Hedlund: Yeah. Again, like David was saying before, our reasoning is that because it’s accessible to everyone… That’s the key to what we’re doing. We probably will eventually move to other platforms, but Facebook makes sense as a starting point. We want people to be able to play together, and it just seems like the best way to do it right now. Just like David was saying, it’s a fantastic game. Everybody looks at it and says, “Hey, this doesn’t look like a Facebook game.” That’s our goal. We’re not trying to be a Facebook game. We’re trying to be a really good game that’s on Facebook.
Jones: There’s definitely something powerful in it. It’s the first time I’ve ever worked on a game where… You can be speaking to somebody on the phone. You don’t know what gaming system they have. They say, “What are you working on?” “Oh, I’m working on this game.” “That sounds pretty cool.” “Actually I’ll just send you a link right now and you can jump in and we’ll play together.” It’s so easy. There’s something pretty cool about that. Games, I think, have to be as accessible as possible. You want to show somebody a clip from a movie, you just click YouTube. You don’t have to worry about what system they have or how long it takes them to install something.

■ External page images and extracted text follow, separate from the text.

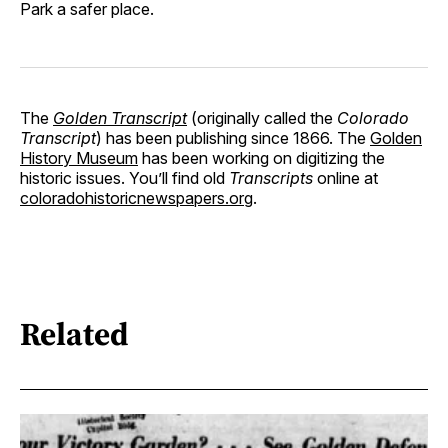
Park a safer place.
The
Golden Transcript
(originally called the
Colorado
Transcript
) has been publishing since 1866. The
Golden
History Museum
has been working on digitizing the
historic issues. You’ll find old
Transcripts
online at
coloradohistoricnewspapers.org
.
Related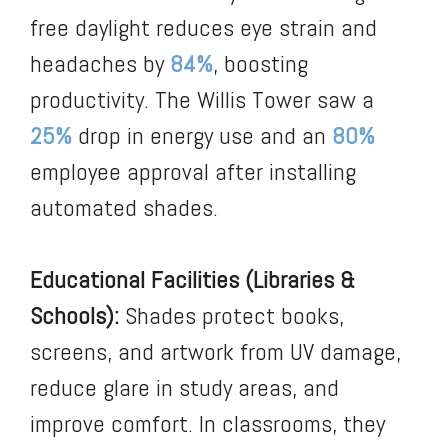
free daylight reduces eye strain and
headaches by
84%
, boosting
productivity. The Willis Tower saw a
25%
drop in energy use and an
80%
employee approval after installing
automated shades.
Educational Facilities (Libraries &
Schools):
Shades protect books,
screens, and artwork from UV damage,
reduce glare in study areas, and
improve comfort. In classrooms, they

Hedlund: Yeah. There’s also the try before you buy kind of mentality. Steam is great, but I have to be convinced by my friends that something is worth paying for and downloading before I’m going to do it. Here you can just jump in and find out.
Jones: That puts the pressure on us, because we know that they have absolutely no vested interest in this game. They can decide in 20 or 30 seconds. “Nah, that’s not for me.” It puts a lot of pressure on developers, going over to this free, hyper accessible model. You’ve got 20 or 30 seconds. They haven’t paid any money. They don’t feel like they have to play for a little while to get into it because they’ve spent money on it. It’s really good, I think. All game developers should develop a Facebook game at some point in their career. I think you learn a hell of a lot. You have to think about things very differently. It just broadens your skill set a little bit. It’s one of the reasons I was really excited to do something on Facebook. People said, “Facebook?” Yeah, but it does broaden your skill base. It does make you think, from a design perspective, very differently about some things. Some of that stuff may go across, eventually… If we ever do a core game on console or something, I think it’s a very valuable thing to have gone through.
Hedlund: Yeah. In a way, you have to be extremely respecting of your player’s time. Just like you were saying, there’s no buy-in. You have to say, “Hey, we’re going to give you the best experience we possibly can. We’re not going to bullshit around.”